The 105A test results showed that the Zeee battery performed similar to the last test, with the voltage sagging in a predictable manner as the load increased. The key observation here was the voltage drop and how quickly the battery approached the low voltage cutoff. The test revealed that while the battery could maintain 105A for a short duration, its performance would drop significantly as the voltage sagged. This is important because it highlights that while the battery is rated for a high C value, its practical performance under high loads does not align with the theoretical ratings. In the below image you can see the results of each of the 4 4s 5200mAh Zeee batteries that we tested.

Test 2: Ultimate C Rating Test

In the ultimate C rating test, the results did not improve—in fact, the Zeee batteries once again showed significant underperformance. During an 80A discharge, temperatures rose rapidly, exceeding the safe limit of 58°C. Reducing the load to 70A produced the same result, with temperatures still surpassing the safety threshold. Even at 65A, there was some improvement, but the battery continued to exceed the maximum safe temperature. At 60A, the battery delivered its best performance. However, it still exceeded 58°C in the final seconds—another failure. Based on this, the battery’s effective C rating appears to be just under 12C, with a continuous discharge capability closer to 57–58A. These are some wild results and the lowest values ever tested for a battery greater than 5000mAh.

Test 3: Internal Resistance Test

The internal resistance test offered a final piece of insight into the Zeee battery’s capabilities. Measurements taken across multiple cells revealed relatively high resistance levels—an indicator that the battery struggles to deliver high current efficiently. Averaging the internal resistance across all 8 cells from the two new Zeee packs resulted in a value of 7.55 mΩ. We then used this figure to estimate the battery’s true C rating, which closely aligned with the results from the previous performance tests. You can do the same thing at home using the calculator found on my Patron site which is downloadable if you become a member. Based on internal resistance, the calculated maximum continuous discharge current was 66A—remarkably close to the real-world limit observed during testing, which was just under 60A.

The Takeaway: Why the “True C Rating” Matters

The “true C rating” is crucial for users who want to ensure that their battery can handle the demands of their RC applications. Manufacturers often claim high C ratings for their products, but they sometimes inflate these numbers, which don’t reflect real-world performance. Through testing, we’ve shown that the Zeee 5200mAh 120C battery, while advertised as a 120C pack, realistically performs more like a 60C battery.

If you’re looking for a battery that can deliver high currents over longer periods without overheating, understanding the true C rating is essential. This ensures that you choose a battery that can handle the loads of your RC vehicle without compromising on safety or performance.

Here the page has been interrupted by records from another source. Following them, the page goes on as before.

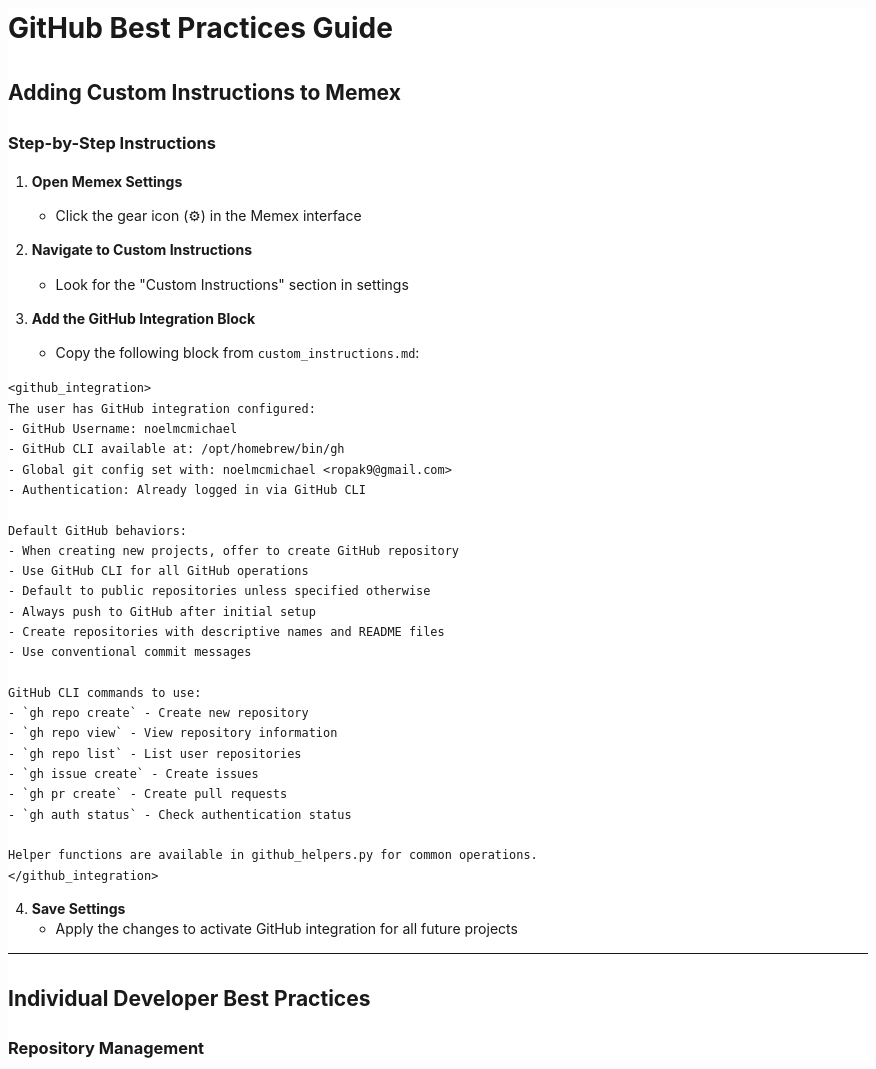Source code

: # GitHub Best Practices Guide

## Adding Custom Instructions to Memex

### Step-by-Step Instructions

1. **Open Memex Settings**
   - Click the gear icon (⚙️) in the Memex interface
   
2. **Navigate to Custom Instructions**
   - Look for the "Custom Instructions" section in settings
   
3. **Add the GitHub Integration Block**
   - Copy the following block from `custom_instructions.md`:

```
<github_integration>
The user has GitHub integration configured:
- GitHub Username: noelmcmichael
- GitHub CLI available at: /opt/homebrew/bin/gh
- Global git config set with: noelmcmichael <ropak9@gmail.com>
- Authentication: Already logged in via GitHub CLI

Default GitHub behaviors:
- When creating new projects, offer to create GitHub repository
- Use GitHub CLI for all GitHub operations
- Default to public repositories unless specified otherwise
- Always push to GitHub after initial setup
- Create repositories with descriptive names and README files
- Use conventional commit messages

GitHub CLI commands to use:
- `gh repo create` - Create new repository
- `gh repo view` - View repository information  
- `gh repo list` - List user repositories
- `gh issue create` - Create issues
- `gh pr create` - Create pull requests
- `gh auth status` - Check authentication status

Helper functions are available in github_helpers.py for common operations.
</github_integration>
```

4. **Save Settings**
   - Apply the changes to activate GitHub integration for all future projects

---

## Individual Developer Best Practices

### Repository Management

By conducting tests like these, RC enthusiasts can make more informed decisions about which batteries to use, ensuring they get the performance they expect from their gear.

Conclusion

The Zeee 5200mAh 120C battery test illustrates an important point: While marketing labels may claim high performance, real-world tests often reveal a different story. The true C rating helps you better understand the limits of your battery, ensuring you get the best performance possible for your RC applications. Whether you’re racing, bashing, or flying, knowing your battery’s true capabilities can make all the difference in achieving optimal performance.